### [WHAT THE EXERCISE ASKS]
Print, in exact form, the lines below from the one containing "Fot & Vrist" through the one containing "新引擎，推動跨境旅遊市場！旅遊和休閒娛", and omit all others.

Stored data entries
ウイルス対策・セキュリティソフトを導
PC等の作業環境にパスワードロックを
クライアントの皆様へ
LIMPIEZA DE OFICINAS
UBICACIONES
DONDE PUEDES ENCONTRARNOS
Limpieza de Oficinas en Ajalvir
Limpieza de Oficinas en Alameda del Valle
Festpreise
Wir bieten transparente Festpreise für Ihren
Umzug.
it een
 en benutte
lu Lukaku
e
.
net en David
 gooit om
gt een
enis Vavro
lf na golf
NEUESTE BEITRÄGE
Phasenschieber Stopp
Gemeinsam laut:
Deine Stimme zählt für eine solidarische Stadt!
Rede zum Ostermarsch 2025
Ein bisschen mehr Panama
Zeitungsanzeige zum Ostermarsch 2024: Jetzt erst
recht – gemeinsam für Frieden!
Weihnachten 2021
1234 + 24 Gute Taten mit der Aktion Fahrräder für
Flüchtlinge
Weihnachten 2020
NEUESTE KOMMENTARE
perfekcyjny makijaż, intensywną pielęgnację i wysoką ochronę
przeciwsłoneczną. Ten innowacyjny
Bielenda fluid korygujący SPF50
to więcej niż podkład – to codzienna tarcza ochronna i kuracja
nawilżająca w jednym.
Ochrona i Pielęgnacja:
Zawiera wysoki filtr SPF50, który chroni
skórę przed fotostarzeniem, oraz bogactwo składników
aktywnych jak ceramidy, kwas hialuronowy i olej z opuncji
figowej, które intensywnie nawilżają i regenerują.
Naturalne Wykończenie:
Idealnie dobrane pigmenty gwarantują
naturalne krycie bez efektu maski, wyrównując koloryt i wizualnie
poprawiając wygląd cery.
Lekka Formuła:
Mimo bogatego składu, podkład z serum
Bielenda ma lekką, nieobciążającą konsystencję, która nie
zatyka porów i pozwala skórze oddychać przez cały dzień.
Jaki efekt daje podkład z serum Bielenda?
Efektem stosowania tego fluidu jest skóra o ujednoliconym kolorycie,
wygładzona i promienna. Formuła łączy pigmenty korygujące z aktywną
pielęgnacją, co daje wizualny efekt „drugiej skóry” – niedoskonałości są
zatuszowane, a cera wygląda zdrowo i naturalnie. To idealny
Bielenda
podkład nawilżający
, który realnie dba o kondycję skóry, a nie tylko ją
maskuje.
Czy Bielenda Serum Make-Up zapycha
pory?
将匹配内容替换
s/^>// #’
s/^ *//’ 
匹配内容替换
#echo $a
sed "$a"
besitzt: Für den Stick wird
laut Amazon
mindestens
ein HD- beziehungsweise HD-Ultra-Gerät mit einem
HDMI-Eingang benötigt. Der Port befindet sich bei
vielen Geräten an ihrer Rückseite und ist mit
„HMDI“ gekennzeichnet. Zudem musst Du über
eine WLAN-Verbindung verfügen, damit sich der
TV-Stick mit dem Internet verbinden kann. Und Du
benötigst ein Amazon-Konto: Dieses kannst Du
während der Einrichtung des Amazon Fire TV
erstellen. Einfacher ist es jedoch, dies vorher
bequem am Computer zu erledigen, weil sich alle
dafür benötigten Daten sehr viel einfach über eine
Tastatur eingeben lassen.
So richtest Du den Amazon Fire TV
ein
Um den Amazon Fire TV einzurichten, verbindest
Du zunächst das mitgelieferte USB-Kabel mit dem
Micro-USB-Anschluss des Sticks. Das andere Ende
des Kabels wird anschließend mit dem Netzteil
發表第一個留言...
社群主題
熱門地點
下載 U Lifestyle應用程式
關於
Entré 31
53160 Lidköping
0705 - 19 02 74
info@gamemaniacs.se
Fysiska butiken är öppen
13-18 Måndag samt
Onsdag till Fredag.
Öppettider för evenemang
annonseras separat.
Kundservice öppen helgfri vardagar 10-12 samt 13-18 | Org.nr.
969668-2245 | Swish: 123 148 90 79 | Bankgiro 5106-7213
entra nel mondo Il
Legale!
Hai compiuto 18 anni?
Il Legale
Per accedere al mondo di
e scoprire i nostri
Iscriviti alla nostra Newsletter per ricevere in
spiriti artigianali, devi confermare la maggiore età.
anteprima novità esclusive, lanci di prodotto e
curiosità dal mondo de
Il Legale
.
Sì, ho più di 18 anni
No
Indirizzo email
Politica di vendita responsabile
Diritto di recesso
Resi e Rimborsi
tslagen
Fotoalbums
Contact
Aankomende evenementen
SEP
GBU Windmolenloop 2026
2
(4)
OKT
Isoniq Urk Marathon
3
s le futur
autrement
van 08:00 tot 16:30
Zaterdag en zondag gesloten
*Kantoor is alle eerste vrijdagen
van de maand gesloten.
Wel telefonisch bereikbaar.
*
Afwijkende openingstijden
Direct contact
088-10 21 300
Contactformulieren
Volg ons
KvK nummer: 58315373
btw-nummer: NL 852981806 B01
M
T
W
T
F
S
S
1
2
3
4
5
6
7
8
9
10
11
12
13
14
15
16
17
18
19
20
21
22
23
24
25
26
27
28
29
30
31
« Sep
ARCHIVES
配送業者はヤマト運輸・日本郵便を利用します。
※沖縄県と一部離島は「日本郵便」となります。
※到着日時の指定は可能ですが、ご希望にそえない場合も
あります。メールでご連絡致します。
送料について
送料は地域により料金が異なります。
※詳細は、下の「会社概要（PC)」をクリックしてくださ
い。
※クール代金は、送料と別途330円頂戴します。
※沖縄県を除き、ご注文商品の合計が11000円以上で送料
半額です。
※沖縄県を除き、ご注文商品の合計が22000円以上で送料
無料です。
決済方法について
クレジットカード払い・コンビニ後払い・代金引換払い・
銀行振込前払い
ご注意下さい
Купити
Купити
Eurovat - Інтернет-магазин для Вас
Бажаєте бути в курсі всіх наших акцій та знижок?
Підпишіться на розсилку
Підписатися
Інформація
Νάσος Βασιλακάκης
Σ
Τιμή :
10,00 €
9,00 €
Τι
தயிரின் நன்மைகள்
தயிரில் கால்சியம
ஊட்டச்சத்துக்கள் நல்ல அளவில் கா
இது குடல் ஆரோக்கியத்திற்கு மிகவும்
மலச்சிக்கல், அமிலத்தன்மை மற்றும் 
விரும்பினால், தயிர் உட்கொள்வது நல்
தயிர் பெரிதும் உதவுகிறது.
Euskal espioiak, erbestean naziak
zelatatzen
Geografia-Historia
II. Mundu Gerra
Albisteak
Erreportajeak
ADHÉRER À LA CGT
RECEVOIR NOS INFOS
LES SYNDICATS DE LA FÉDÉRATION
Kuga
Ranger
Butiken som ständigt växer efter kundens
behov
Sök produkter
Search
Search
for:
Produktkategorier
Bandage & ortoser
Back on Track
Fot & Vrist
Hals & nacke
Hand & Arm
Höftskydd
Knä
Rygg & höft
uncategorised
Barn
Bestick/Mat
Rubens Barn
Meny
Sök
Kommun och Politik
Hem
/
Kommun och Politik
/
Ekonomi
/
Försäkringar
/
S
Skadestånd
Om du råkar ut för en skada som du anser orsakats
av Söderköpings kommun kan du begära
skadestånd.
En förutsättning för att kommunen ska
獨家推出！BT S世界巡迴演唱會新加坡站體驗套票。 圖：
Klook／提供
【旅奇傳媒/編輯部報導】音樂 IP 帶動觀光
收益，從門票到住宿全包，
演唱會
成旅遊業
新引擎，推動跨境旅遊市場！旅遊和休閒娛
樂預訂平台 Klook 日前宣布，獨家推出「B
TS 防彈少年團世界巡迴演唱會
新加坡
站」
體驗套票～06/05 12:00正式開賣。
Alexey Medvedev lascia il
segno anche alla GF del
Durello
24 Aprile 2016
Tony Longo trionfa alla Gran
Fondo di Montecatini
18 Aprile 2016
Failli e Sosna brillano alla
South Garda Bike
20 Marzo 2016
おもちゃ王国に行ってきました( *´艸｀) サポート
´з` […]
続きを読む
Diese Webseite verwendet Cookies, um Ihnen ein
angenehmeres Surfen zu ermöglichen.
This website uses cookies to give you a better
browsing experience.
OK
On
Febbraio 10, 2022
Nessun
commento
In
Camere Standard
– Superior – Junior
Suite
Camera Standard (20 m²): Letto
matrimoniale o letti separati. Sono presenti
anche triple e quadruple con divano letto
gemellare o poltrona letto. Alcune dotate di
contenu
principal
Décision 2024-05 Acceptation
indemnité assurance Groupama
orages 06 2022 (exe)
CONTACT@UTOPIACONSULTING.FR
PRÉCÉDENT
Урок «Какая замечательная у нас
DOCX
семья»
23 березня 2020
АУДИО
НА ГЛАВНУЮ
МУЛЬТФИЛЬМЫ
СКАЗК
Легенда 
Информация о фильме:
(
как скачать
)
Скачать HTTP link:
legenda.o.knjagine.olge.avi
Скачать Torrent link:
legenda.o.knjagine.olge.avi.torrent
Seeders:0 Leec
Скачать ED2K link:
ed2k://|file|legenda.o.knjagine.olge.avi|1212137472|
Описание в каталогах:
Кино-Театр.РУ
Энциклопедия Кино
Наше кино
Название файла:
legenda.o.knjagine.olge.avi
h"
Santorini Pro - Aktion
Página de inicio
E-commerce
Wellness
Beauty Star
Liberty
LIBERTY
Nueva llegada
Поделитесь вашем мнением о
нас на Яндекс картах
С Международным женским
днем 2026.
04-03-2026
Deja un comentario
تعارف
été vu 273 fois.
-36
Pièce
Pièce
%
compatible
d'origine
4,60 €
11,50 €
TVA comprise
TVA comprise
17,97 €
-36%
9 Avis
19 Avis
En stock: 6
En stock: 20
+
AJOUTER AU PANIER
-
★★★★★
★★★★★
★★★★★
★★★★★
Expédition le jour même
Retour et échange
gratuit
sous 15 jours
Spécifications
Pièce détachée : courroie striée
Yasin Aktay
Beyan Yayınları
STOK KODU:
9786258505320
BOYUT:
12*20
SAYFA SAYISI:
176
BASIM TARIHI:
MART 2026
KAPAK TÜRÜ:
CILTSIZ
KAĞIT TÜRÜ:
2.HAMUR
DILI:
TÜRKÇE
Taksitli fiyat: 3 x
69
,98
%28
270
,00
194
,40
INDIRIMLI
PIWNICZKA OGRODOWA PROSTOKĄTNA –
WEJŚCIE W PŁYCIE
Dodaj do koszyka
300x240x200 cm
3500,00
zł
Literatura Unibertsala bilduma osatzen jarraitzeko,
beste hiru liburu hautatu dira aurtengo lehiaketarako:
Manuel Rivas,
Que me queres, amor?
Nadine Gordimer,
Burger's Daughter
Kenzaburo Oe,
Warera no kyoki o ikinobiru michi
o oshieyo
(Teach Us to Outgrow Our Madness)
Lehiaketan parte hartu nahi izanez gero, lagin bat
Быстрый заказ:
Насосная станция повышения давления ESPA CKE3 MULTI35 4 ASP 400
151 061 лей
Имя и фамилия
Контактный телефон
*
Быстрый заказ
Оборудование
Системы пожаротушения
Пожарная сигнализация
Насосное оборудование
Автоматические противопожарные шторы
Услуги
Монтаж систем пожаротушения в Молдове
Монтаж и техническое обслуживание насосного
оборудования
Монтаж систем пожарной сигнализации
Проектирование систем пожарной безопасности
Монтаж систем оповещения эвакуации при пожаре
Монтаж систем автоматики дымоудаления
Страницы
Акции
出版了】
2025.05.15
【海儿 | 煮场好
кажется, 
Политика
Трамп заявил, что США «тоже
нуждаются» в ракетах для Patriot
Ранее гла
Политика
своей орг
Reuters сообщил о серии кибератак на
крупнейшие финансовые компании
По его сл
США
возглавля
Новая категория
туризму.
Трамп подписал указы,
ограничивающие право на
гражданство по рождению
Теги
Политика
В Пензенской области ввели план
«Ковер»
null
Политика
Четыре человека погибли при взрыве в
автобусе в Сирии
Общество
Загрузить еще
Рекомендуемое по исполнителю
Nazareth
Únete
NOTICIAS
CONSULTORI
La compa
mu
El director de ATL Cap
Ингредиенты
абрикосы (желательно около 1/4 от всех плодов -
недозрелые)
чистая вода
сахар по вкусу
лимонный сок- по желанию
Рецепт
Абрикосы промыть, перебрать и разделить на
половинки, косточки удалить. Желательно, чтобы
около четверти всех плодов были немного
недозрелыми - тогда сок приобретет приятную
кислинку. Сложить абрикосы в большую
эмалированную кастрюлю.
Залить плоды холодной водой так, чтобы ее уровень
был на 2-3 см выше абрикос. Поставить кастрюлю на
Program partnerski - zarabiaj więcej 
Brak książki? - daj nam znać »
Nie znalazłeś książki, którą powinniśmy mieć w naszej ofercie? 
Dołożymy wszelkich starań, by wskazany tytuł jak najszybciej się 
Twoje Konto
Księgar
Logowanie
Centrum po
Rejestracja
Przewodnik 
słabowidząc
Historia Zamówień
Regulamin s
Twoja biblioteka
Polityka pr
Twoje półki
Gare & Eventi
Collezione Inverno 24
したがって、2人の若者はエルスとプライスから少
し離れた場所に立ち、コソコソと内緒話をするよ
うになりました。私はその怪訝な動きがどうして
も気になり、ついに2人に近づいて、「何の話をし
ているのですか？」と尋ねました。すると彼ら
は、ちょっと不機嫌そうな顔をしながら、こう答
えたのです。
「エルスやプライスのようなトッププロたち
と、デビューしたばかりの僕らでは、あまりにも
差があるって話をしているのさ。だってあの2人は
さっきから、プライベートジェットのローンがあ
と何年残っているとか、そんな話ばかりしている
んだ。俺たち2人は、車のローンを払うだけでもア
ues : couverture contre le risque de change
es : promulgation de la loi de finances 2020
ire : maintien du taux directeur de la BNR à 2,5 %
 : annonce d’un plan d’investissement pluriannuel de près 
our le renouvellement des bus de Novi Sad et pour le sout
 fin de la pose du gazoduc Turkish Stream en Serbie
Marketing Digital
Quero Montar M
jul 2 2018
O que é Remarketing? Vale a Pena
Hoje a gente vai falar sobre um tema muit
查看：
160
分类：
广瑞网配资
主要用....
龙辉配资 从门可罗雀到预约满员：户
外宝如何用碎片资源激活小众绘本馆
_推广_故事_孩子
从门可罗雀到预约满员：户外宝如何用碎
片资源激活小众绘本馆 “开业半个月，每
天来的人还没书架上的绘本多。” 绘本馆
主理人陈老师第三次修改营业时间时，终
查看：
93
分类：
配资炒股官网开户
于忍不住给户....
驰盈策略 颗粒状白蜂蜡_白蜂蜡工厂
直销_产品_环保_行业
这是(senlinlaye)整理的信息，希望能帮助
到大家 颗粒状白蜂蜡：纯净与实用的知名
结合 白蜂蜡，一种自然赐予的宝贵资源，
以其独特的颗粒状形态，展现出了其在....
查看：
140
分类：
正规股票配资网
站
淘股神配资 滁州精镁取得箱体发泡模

### [ANSWER BOX]
Fot & Vrist
Hals & nacke
Hand & Arm
Höftskydd
Knä
Rygg & höft
uncategorised
Barn
Bestick/Mat
Rubens Barn
Meny
Sök
Kommun och Politik
Hem
/
Kommun och Politik
/
Ekonomi
/
Försäkringar
/
S
Skadestånd
Om du råkar ut för en skada som du anser orsakats
av Söderköpings kommun kan du begära
skadestånd.
En förutsättning för att kommunen ska
獨家推出！BT S世界巡迴演唱會新加坡站體驗套票。 圖：
Klook／提供
【旅奇傳媒/編輯部報導】音樂 IP 帶動觀光
收益，從門票到住宿全包，
演唱會
成旅遊業
新引擎，推動跨境旅遊市場！旅遊和休閒娛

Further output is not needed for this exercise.